EXERCISE REQUIREMENTS: Copy every line of the material below word for word, but leave out the pictures.

SUPPLIED MATERIAL:
···
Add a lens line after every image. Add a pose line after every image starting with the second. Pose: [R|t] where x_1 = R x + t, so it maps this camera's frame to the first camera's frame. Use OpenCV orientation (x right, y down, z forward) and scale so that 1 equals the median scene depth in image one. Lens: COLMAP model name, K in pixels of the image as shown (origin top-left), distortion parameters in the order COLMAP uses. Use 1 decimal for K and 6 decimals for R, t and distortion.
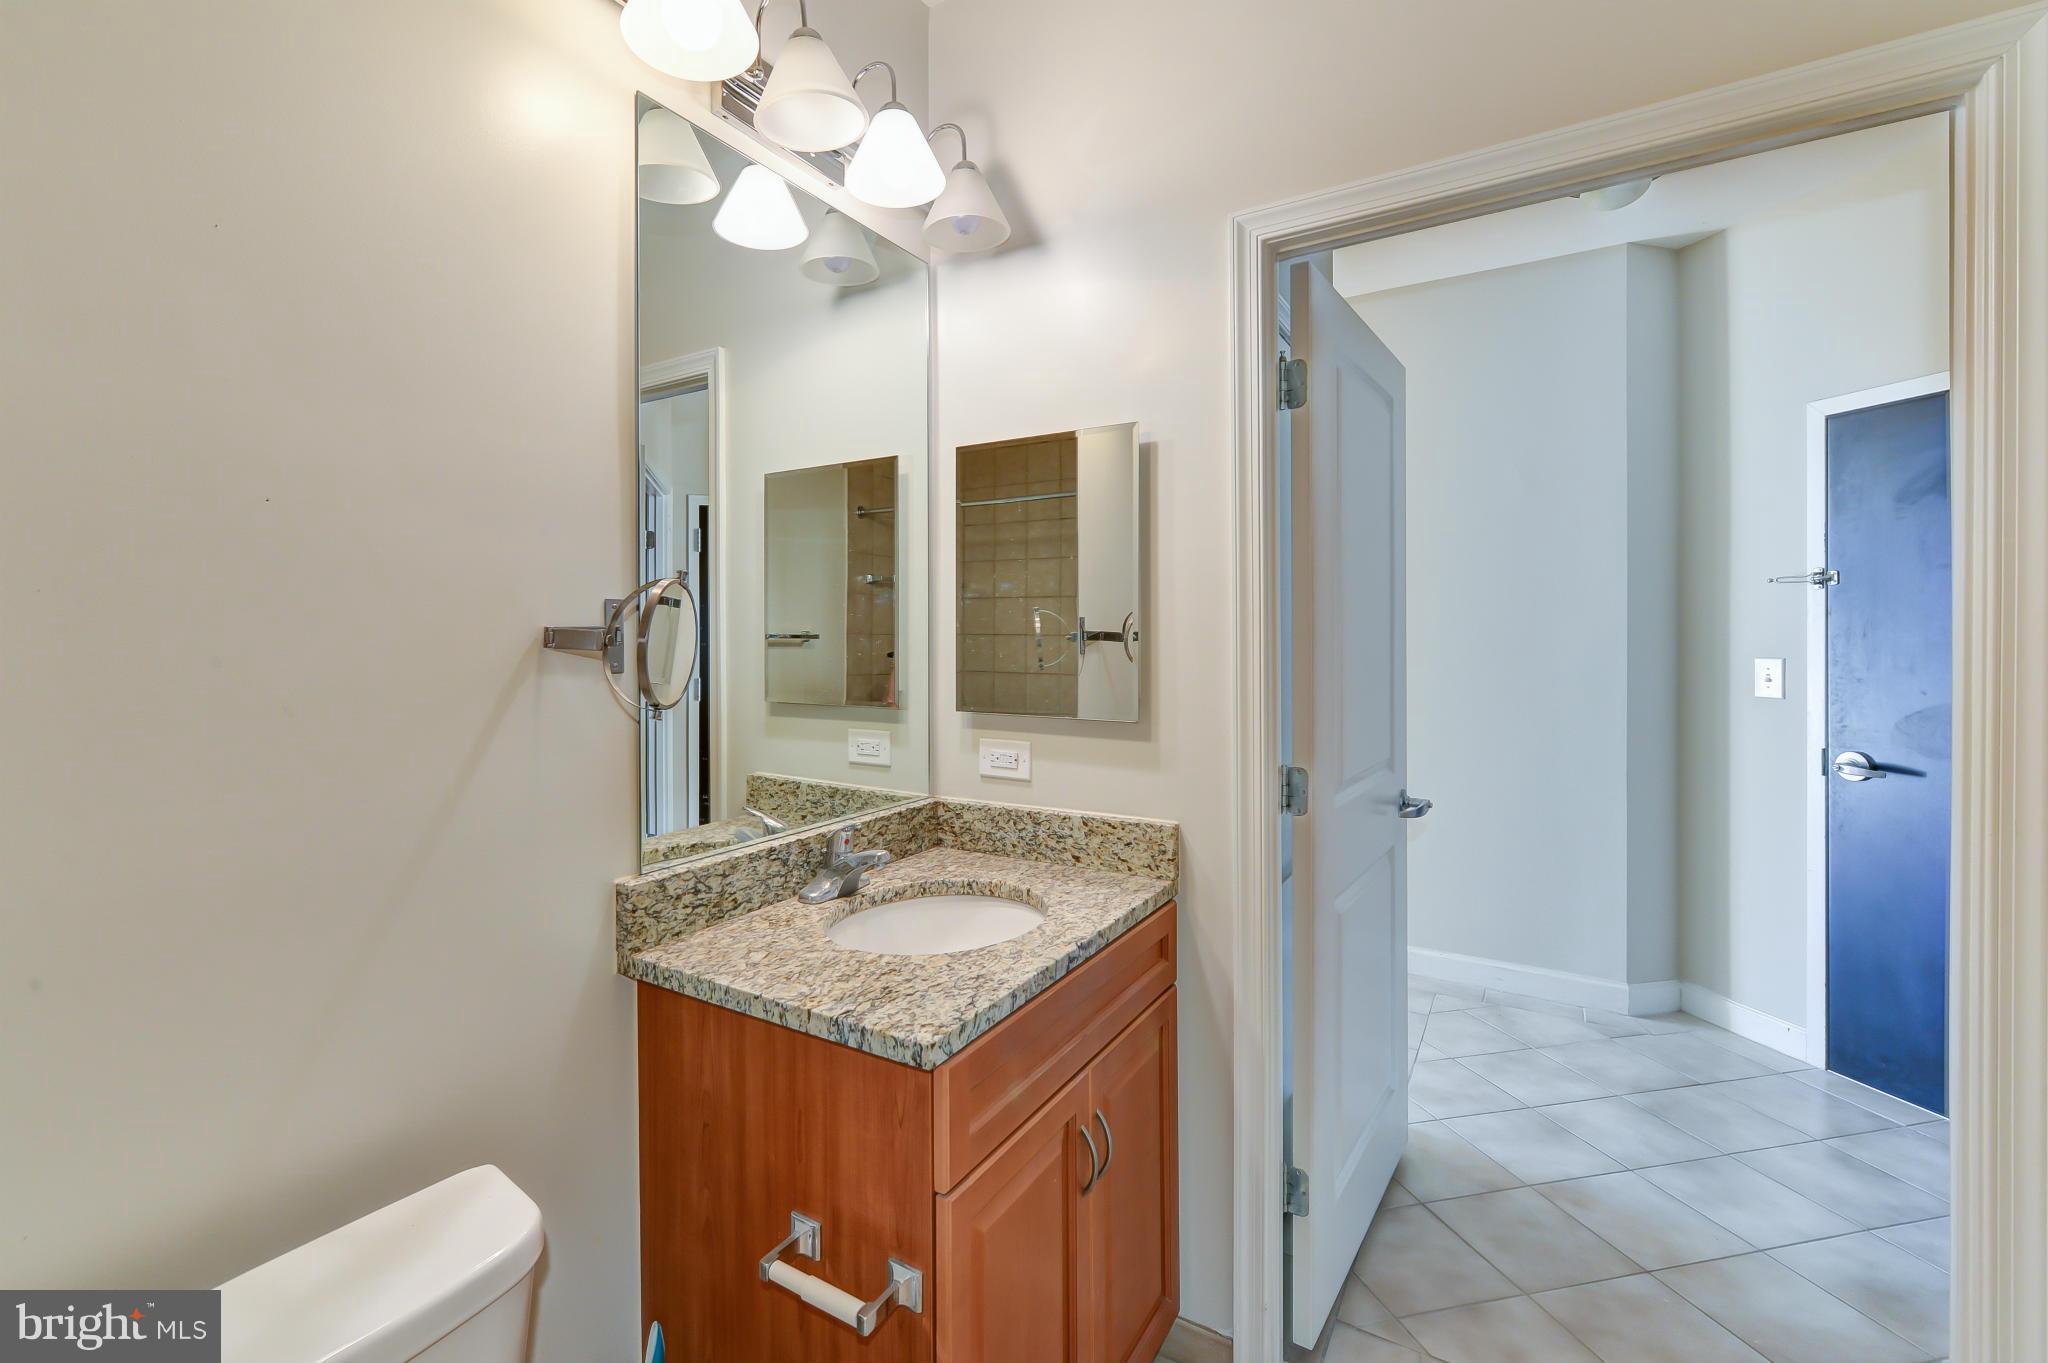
lens RADIAL K [[861.0, 0, 1041.3], [0, 861.0, 637.5], [0, 0, 1]] dist [-0.001129, -0.000444]
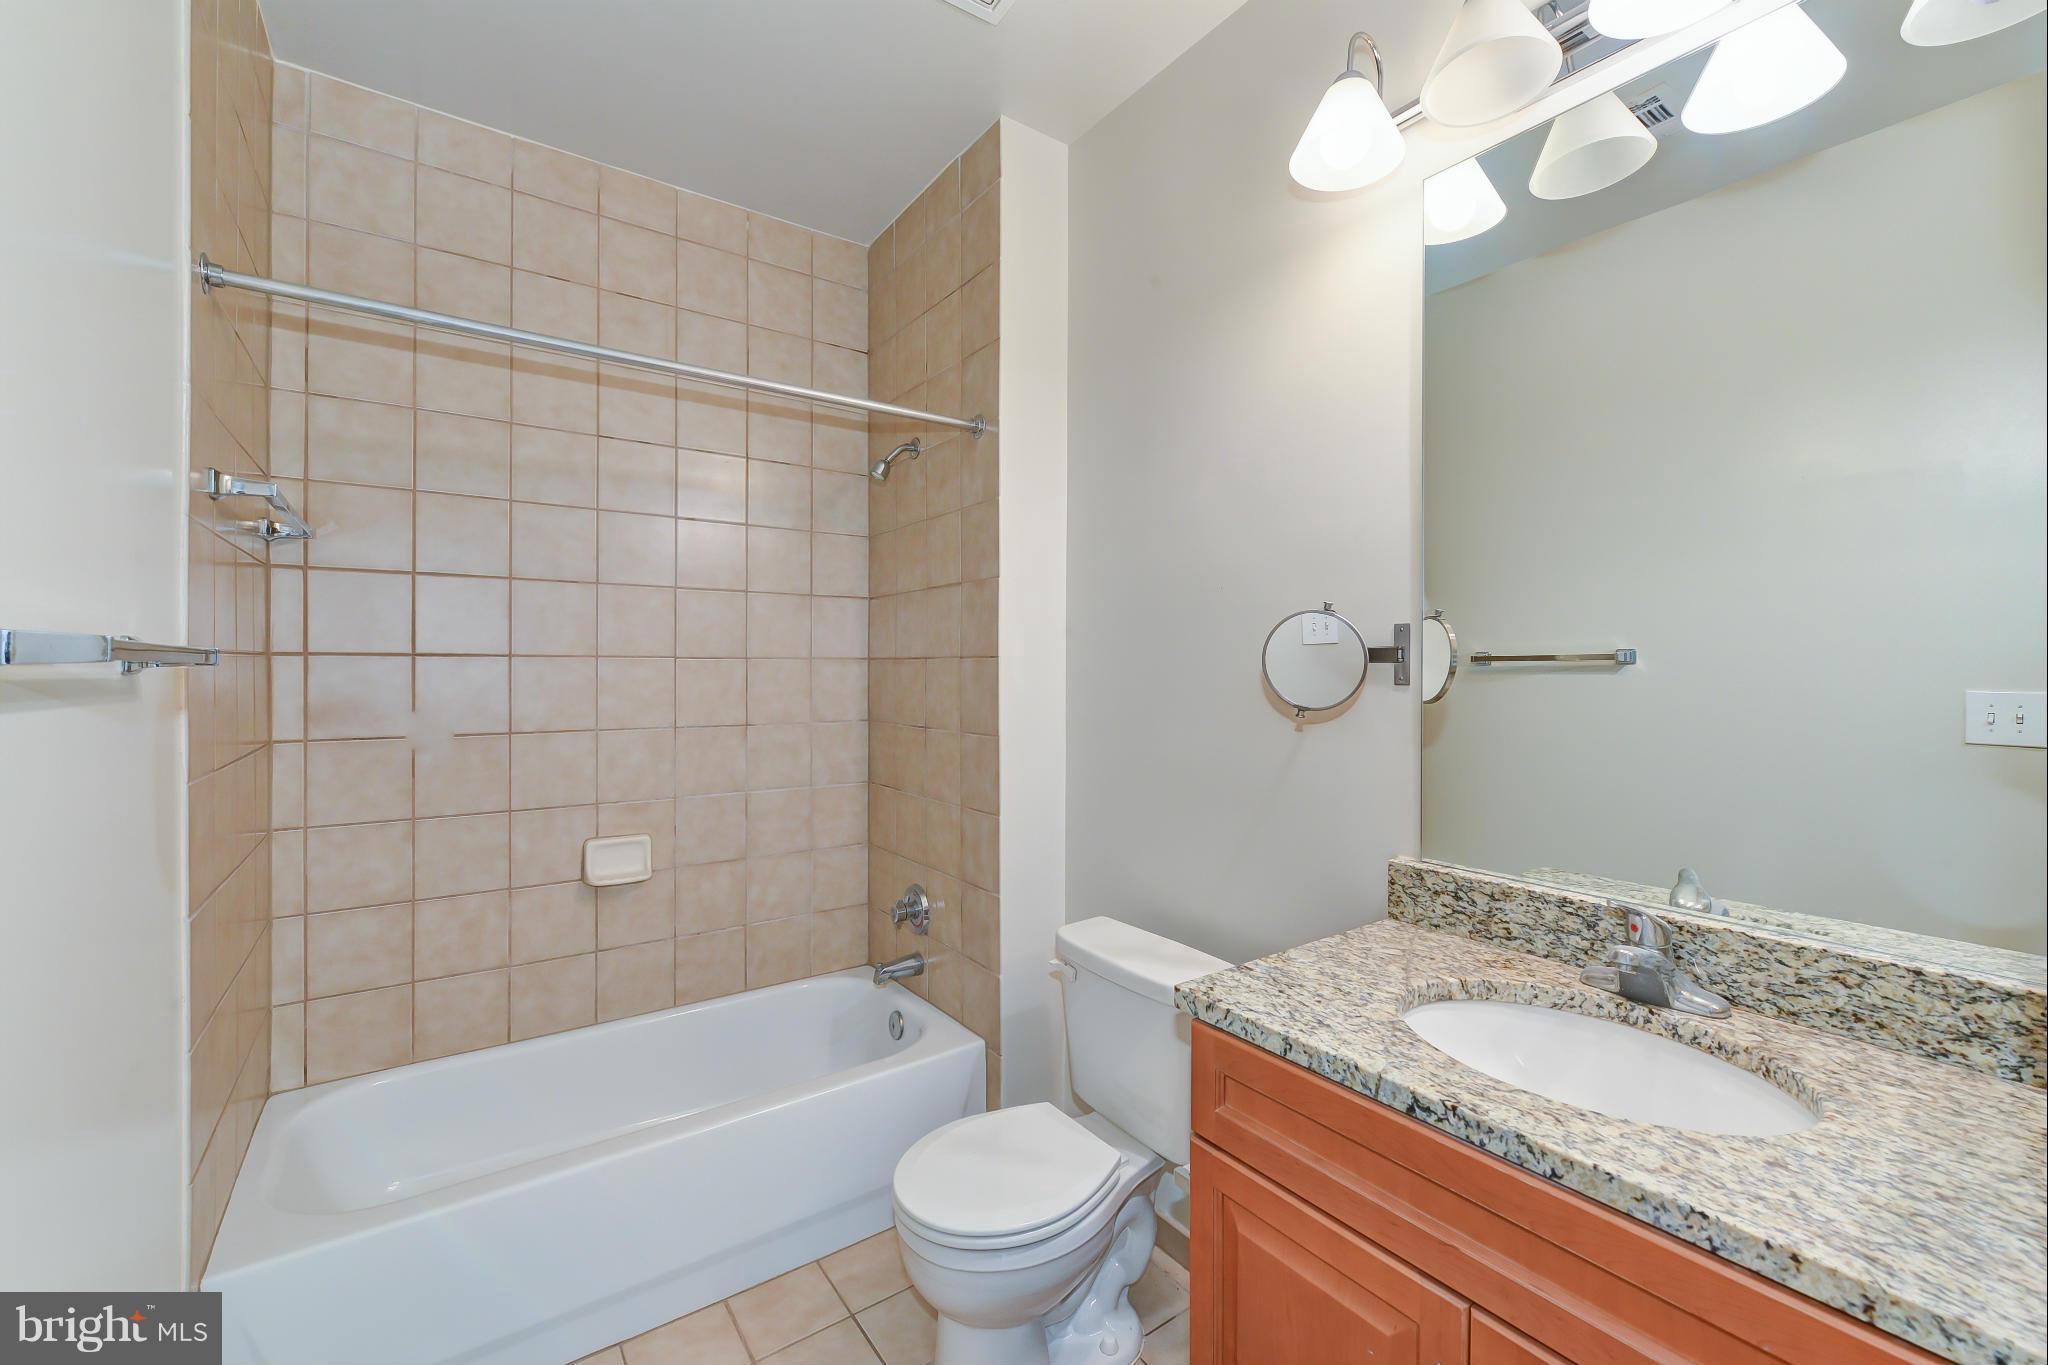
lens RADIAL K [[858.8, 0, 988.8], [0, 858.8, 657.3], [0, 0, 1]] dist [-0.002564, -0.000367]
pose [[-0.427483, 0.001665, -0.904022, 0.829291], [-0.000821, 0.999997, 0.002230, -0.000339], [0.904023, 0.001696, -0.427481, 0.973045]]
···
ANSWER:
Add a lens line after every image. Add a pose line after every image starting with the second. Pose: [R|t] where x_1 = R x + t, so it maps this camera's frame to the first camera's frame. Use OpenCV orientation (x right, y down, z forward) and scale so that 1 equals the median scene depth in image one. Lens: COLMAP model name, K in pixels of the image as shown (origin top-left), distortion parameters in the order COLMAP uses. Use 1 decimal for K and 6 decimals for R, t and distortion.
lens RADIAL K [[861.0, 0, 1041.3], [0, 861.0, 637.5], [0, 0, 1]] dist [-0.001129, -0.000444]
lens RADIAL K [[858.8, 0, 988.8], [0, 858.8, 657.3], [0, 0, 1]] dist [-0.002564, -0.000367]
pose [[-0.427483, 0.001665, -0.904022, 0.829291], [-0.000821, 0.999997, 0.002230, -0.000339], [0.904023, 0.001696, -0.427481, 0.973045]]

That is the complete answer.